Some key considerations for managing dysphagia in patients with hypothyroidism include:
- Adapting the texture of solid and liquids to facilitate swallowing and avoid aspiration
- Using postural maneuvers, such as the chin-tuck posture, to protect the airway during swallowing
- Eating several small meals a day to reduce fatigue and improve swallowing
- Enriching meals with high-calorie foods to prevent weight loss and malnutrition
- Considering speech therapy and dietary modifications to improve swallowing and reduce the risk of aspiration pneumonia.
From the Research
Clinical Manifestations of Hypothyroidism
The clinical manifestations of hypothyroidism associated with dysphagia are not explicitly mentioned in the provided studies. However, the studies discuss the symptoms and management of hypothyroidism in general.

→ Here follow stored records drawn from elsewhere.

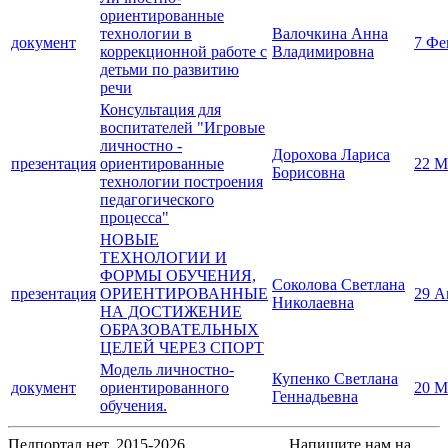
ориентированные
технологии в
Валочкина Анна
документ
7 Фе
коррекционной работе с
Владимировна
детьми по развитию
речи
Консультация для
воспитателей "Игровые
личностно -
Дорохова Лариса
презентация
ориентированные
22 М
Борисовна
технологии построения
педагогического
процесса"
НОВЫЕ
ТЕХНОЛОГИИ И
ФОРМЫ ОБУЧЕНИЯ,
Соколова Светлана
презентация
ОРИЕНТИРОВАННЫЕ
29 А
Николаевна
НА ДОСТИЖЕНИЕ
ОБРАЗОВАТЕЛЬНЫХ
ЦЕЛЕЙ ЧЕРЕЗ СПОРТ
Модель личностно-
Купенко Светлана
документ
ориентированного
20 М
Геннадьевна
обучения.
Педпортал.нет, 2015-2026
Напишите нам на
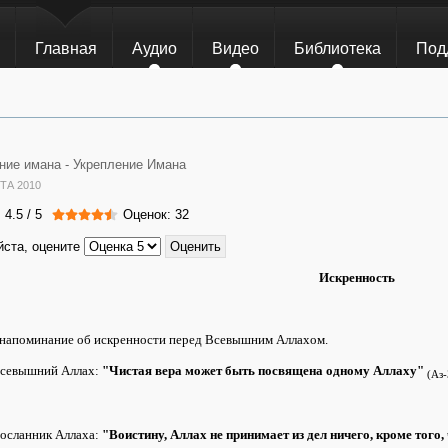
Главная
Аудио
Видео
Библиотека
Под
ние имана -
Укрепление Имана
ТА 2010
:
4.5
/
5
Оценок: 32
ста, оцените
Искренность
 напоминание об искренности перед Всевышним Аллахом.
Всевышний Аллах:
"Чистая вера может быть посвящена одному Аллаху"
(Аз-
Посланник Аллаха:
"Воистину, Аллах не принимает из дел ничего, кроме того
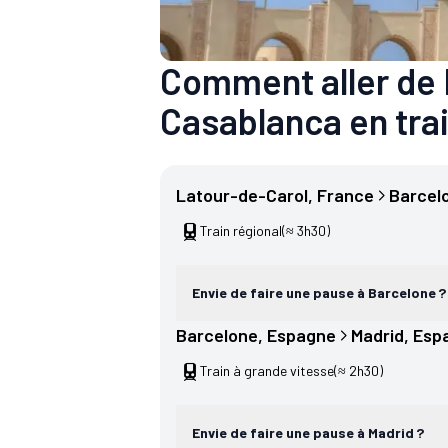
Comment aller de 
Casablanca en train
Latour-de-Carol
, 
France
Barcel
Train régional
(≈ 3h30)
Envie de faire une pause à Barcelone ?
Barcelone
, 
Espagne
Madrid
, 
Esp
Train à grande vitesse
(≈ 2h30)
Envie de faire une pause à Madrid ?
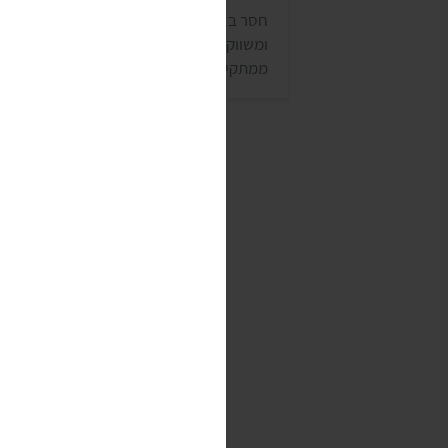
חסר בארץ, נעדכן כשיחזור. חברת וגה מייצר
ומשווקת שפע מוצרים טבעוניים, כמו ממרחים
ממתקים ותחליפי ביצים, בשר וגבינות. לחבר
יש גם מספר סוגים של מיונז טבעוני, שאפשר
לרכוש בעיקר בחנויות טבע ובחנויות המתמחו
במוצרים טבעוניים.
איולי טוסו (TUSSO)
אזלו מהמלאי, נ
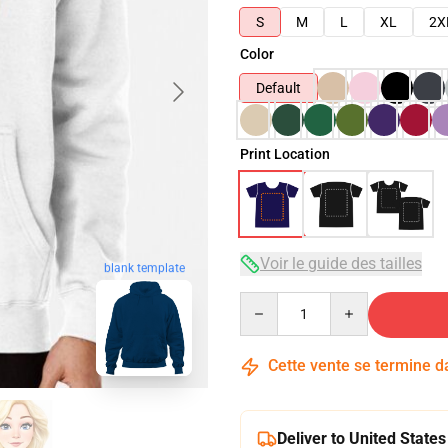
S
M
L
XL
2X
Color
Default
Print Location
Voir le guide des tailles
blank template
Quantity
Cette vente se termine 
Deliver to United States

- Common symptoms of hypothyroidism include: + Cold intolerance + Fatigue + Weight gain + Dry skin + Constipation + Voice changes + Menstrual cycle abnormalities 3, 4
- The diagnosis of hypothyroidism relies on blood levels of thyroid-stimulating hormone (TSH) and free thyroxine 3, 4
- Management of hypothyroidism usually involves monotherapy with levothyroxine taken on an empty stomach 3
Dysphagia in Hypothyroidism
There is no direct evidence in the provided studies that links hypothyroidism with dysphagia. However, some studies mention that patients with hypothyroidism may experience persistent symptoms despite optimized TSH levels, and that these symptoms may be related to other conditions unrelated to the thyroid 5, 6.